(Saved data entries)
--- START ---

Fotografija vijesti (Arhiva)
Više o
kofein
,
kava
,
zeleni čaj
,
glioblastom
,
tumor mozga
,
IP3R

--- END ---
--- START ---

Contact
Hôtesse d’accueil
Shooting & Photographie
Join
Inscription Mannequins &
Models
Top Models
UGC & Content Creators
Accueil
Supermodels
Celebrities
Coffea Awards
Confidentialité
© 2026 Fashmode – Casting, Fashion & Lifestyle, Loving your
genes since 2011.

--- END ---
--- START ---

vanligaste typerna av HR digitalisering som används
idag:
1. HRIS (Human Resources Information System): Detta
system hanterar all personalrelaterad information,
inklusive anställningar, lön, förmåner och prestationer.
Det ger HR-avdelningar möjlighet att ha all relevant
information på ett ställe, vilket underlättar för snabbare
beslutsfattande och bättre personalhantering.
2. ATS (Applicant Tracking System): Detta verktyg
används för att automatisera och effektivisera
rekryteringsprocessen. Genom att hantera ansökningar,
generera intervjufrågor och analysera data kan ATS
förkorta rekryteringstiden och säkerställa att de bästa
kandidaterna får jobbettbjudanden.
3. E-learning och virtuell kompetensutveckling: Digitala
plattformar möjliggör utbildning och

--- END ---

The range runs from the line above containing "Inscription Mannequins &" to the line containing "genes since 2011.", inclusive. Restate those lines word for word and no others.

Inscription Mannequins &
Models
Top Models
UGC & Content Creators
Accueil
Supermodels
Celebrities
Coffea Awards
Confidentialité
© 2026 Fashmode – Casting, Fashion & Lifestyle, Loving your
genes since 2011.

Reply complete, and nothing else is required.